◆ PAGE EXCERPT
==========

Halyard is one knowledge layer with two readers. Agents read and write it over MCP; the humans they work with read and write the same memory in Slack and the Halyard app. Nobody maintains a separate wiki — the layer fills itself as work happens. Everything below is how that single layer behaves at runtime.

Every agent interaction follows the same three-step loop:

search what the org already knows
-> ask a human only on a genuine miss
-> capture the answer so the next agent finds it
  • Search — before doing anything non-trivial, an agent checks existing knowledge with search_knowledge or list_knowledge.
  • Ask — on a real miss, the question routes to the right human expert through ask_expert.
  • Capture — the answer (or a completed work output) becomes a knowledge entry via summarize_conversation or summarize_work.

The loop is deliberately simple. The work is enforcing it consistently across every client, which is what the agent-instructions playbook is for.

LayerWho uses itWhat it is
MCP serverThe agentThe runtime interface — 29 tools at https://mcp.usehalyard.ai
SlackThe human expertWhere questions land and answers come back, in the place people already work
KnowledgeBoth readersThe shared, searchable memory both sides read and write

MCP is the agent interface. Slack is the human interface. Knowledge is the substrate they share. An expert never has to adopt a new queue to answer a question, and an agent never has to leave its client to record one — that is “capture without ceremony” (principle P2).

ask_expert does not go straight to a person. It first searches the knowledge base, and if it finds an entry above the similarity threshold, it answers from memory and never notifies a human. Only on a genuine miss does it route the question to an expert in Slack.

ask_expert(prompt, role?, skill?)
-> search the knowledge base
-> hit above threshold? -> return the answer (resolved-from-KB) [no human notified]
-> miss? -> route to a matching expert in Slack [pending human]

The return is a discriminated union: a resolved-from-KB answer the agent can use immediately, or a pending conversation it polls with check_response. This is the heart of the product — the knowledge base is a read source first and a write sink second. The more the org captures, the more questions resolve silently, and the fewer interruptions a human ever sees. To skip the KB check and force a human, pass force_human=true.

Without the loop, agents interrupt people for things the org already decided, and the answers evaporate the moment the session ends. The loop closes that gap: search keeps humans out of resolved questions, capture keeps answers from evaporating, and every captured entry traces back to a source signal — a Slack thread, an agent observation, a human edit (principle P5, “every claim has a source”).

==========

◆ INFORMATION

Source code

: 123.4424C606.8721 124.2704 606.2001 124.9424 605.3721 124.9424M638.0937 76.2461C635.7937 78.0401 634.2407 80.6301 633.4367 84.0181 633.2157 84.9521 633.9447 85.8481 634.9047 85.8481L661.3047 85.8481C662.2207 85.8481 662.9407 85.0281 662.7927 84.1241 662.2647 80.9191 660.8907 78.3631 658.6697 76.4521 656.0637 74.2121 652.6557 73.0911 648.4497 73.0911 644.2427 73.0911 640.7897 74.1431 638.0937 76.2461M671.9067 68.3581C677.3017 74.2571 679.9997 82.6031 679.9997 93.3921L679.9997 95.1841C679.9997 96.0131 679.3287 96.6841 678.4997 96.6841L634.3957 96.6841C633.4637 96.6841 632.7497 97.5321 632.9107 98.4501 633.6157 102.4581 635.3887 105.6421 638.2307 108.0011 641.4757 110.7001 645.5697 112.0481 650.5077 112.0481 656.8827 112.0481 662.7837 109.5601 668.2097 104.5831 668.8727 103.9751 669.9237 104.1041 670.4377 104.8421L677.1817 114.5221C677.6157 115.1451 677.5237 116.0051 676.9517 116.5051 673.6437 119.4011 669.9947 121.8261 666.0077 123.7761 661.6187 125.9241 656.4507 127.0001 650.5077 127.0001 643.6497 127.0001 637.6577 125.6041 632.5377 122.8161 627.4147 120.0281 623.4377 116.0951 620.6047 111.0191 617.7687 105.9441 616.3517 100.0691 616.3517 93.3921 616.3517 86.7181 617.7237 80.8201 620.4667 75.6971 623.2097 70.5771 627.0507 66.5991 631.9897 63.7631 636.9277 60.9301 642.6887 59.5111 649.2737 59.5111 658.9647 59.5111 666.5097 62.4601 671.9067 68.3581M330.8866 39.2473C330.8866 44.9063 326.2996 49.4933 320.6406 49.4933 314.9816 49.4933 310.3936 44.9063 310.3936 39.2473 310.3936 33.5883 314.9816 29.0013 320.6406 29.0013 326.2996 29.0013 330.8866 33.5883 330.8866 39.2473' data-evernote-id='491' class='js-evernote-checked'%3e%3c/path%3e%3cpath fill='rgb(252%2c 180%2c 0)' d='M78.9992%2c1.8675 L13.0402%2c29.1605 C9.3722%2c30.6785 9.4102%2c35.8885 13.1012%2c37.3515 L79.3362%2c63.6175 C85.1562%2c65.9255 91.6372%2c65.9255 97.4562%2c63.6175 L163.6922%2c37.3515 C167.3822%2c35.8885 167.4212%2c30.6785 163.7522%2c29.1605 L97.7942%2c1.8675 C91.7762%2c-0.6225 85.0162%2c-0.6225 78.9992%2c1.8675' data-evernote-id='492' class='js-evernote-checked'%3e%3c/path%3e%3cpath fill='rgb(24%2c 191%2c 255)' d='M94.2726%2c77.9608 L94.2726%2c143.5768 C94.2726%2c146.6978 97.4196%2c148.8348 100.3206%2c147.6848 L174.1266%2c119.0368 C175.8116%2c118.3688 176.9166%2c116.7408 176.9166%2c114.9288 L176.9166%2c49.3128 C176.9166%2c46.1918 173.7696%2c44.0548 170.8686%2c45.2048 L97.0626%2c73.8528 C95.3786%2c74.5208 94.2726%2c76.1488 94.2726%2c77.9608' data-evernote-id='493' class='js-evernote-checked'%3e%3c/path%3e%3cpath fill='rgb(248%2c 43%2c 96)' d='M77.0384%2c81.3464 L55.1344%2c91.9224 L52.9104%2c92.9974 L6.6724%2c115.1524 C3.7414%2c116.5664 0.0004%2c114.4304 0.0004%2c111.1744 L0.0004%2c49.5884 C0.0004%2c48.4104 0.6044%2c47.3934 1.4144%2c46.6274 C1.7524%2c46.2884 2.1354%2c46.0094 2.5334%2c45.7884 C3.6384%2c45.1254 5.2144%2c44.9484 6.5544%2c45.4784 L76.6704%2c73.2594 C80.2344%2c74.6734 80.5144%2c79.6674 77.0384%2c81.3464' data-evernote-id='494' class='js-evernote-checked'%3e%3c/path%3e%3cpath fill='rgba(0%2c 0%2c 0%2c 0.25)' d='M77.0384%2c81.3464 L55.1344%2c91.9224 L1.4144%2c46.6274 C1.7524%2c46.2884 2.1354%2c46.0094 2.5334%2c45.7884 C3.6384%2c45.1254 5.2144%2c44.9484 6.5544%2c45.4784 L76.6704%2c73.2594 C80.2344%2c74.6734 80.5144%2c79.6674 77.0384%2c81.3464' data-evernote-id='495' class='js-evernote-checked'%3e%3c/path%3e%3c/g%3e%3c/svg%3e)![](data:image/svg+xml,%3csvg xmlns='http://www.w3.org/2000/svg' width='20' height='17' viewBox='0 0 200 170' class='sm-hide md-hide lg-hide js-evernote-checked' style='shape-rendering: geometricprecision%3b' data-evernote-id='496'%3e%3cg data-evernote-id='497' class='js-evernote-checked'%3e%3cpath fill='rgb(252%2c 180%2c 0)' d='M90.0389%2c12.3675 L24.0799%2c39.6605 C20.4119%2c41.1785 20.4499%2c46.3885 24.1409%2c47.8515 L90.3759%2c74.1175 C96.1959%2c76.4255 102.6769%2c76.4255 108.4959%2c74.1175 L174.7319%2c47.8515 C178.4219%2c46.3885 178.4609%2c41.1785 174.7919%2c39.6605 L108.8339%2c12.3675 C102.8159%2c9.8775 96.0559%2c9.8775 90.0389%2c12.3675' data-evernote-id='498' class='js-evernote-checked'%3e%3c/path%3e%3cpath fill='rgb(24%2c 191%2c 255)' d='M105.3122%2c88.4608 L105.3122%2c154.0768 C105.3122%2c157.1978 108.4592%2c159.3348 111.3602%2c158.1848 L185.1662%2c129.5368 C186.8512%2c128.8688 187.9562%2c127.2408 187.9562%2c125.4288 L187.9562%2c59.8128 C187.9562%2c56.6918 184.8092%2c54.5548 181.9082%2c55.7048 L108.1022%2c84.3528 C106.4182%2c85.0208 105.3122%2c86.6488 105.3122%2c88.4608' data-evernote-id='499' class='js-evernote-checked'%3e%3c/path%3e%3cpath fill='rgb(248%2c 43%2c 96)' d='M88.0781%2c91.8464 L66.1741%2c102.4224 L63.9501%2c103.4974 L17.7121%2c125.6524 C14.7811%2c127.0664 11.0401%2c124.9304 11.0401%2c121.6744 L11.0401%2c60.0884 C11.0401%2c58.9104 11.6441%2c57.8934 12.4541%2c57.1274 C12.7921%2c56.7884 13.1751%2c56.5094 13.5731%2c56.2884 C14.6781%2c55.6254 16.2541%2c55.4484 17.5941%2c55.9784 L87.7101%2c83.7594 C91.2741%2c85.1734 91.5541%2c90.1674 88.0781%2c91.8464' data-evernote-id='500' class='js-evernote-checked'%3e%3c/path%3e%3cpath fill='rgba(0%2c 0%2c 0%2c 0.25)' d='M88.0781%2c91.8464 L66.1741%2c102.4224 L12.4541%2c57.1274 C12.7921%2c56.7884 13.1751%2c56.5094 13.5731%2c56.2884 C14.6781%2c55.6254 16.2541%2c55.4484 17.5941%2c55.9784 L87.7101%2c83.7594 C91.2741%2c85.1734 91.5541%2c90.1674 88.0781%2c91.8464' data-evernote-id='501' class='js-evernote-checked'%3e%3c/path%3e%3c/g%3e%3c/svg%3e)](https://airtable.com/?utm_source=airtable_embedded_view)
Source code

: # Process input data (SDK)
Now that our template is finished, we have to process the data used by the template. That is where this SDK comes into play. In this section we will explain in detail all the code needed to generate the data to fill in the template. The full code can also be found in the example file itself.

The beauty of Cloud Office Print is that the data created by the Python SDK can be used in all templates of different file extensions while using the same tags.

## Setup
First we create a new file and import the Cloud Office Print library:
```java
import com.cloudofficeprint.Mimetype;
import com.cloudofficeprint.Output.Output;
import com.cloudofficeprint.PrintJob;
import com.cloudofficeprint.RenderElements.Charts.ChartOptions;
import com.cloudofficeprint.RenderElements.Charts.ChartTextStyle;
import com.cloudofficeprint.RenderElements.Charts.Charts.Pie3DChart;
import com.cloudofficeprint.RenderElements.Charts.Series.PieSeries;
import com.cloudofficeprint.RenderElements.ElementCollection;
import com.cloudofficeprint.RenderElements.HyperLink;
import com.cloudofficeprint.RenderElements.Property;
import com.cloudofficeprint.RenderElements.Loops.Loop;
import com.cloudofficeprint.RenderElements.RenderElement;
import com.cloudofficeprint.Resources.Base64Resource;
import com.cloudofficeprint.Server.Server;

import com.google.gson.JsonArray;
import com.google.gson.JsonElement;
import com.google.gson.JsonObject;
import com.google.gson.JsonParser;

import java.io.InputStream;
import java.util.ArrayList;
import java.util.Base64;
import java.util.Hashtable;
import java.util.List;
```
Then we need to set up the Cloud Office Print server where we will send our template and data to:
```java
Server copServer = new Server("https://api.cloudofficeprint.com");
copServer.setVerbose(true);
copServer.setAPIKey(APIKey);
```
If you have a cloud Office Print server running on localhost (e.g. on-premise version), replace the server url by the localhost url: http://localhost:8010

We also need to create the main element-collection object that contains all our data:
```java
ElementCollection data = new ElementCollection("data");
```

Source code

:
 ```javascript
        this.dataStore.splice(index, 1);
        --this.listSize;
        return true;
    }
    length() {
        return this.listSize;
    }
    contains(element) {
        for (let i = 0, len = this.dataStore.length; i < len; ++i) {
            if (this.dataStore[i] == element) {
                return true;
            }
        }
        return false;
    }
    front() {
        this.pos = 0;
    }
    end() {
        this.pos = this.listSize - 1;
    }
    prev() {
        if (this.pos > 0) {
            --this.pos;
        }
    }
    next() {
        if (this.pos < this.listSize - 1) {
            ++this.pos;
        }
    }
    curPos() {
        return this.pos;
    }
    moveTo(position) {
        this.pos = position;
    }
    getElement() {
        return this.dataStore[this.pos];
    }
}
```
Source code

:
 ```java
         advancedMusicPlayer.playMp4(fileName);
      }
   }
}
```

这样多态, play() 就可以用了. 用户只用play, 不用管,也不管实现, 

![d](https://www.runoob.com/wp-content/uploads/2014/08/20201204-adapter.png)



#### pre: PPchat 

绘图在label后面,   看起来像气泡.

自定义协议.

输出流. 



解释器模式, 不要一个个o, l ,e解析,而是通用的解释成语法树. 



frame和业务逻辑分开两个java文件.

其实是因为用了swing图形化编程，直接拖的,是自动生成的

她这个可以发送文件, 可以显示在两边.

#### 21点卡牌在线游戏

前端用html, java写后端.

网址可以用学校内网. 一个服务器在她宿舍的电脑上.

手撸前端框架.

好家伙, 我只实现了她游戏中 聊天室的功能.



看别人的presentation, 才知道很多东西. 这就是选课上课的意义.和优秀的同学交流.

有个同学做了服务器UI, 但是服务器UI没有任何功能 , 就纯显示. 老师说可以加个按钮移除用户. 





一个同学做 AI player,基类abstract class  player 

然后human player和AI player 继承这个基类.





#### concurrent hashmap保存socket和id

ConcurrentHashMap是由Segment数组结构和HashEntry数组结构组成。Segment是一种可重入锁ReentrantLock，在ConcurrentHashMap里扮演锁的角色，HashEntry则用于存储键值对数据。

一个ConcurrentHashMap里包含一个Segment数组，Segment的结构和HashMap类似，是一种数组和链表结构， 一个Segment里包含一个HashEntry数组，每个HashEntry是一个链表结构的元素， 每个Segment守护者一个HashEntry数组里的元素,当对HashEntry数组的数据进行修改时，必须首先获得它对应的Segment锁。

==========

◆ PROBLEM A
Rewrite the paragraph of the Halyard page excerpt that begins "ask_expert does not go straight to a person" as a short list. Keep its main facts.
◆ PROBLEM B
According to the Halyard page excerpt, what must be passed to skip the knowledge base check and force a human?
◆ PROBLEM C
Output the part of the Halyard page excerpt from "MCP is the agent" to "expert in Slack." word for word.

◆ TASK OUTPUT A
- ask_expert does not go straight to a person; it first searches the knowledge base.
- If it finds an entry above the similarity threshold, it answers from memory and never notifies a human.
- Only on a genuine miss does it route the question to an expert in Slack.

◆ TASK OUTPUT B
force_human=true

◆ TASK OUTPUT C
MCP is the agent interface. Slack is the human interface. Knowledge is the substrate they share. An expert never has to adopt a new queue to answer a question, and an agent never has to leave its client to record one — that is “capture without ceremony” (principle P2).

ask_expert does not go straight to a person. It first searches the knowledge base, and if it finds an entry above the similarity threshold, it answers from memory and never notifies a human. Only on a genuine miss does it route the question to an expert in Slack.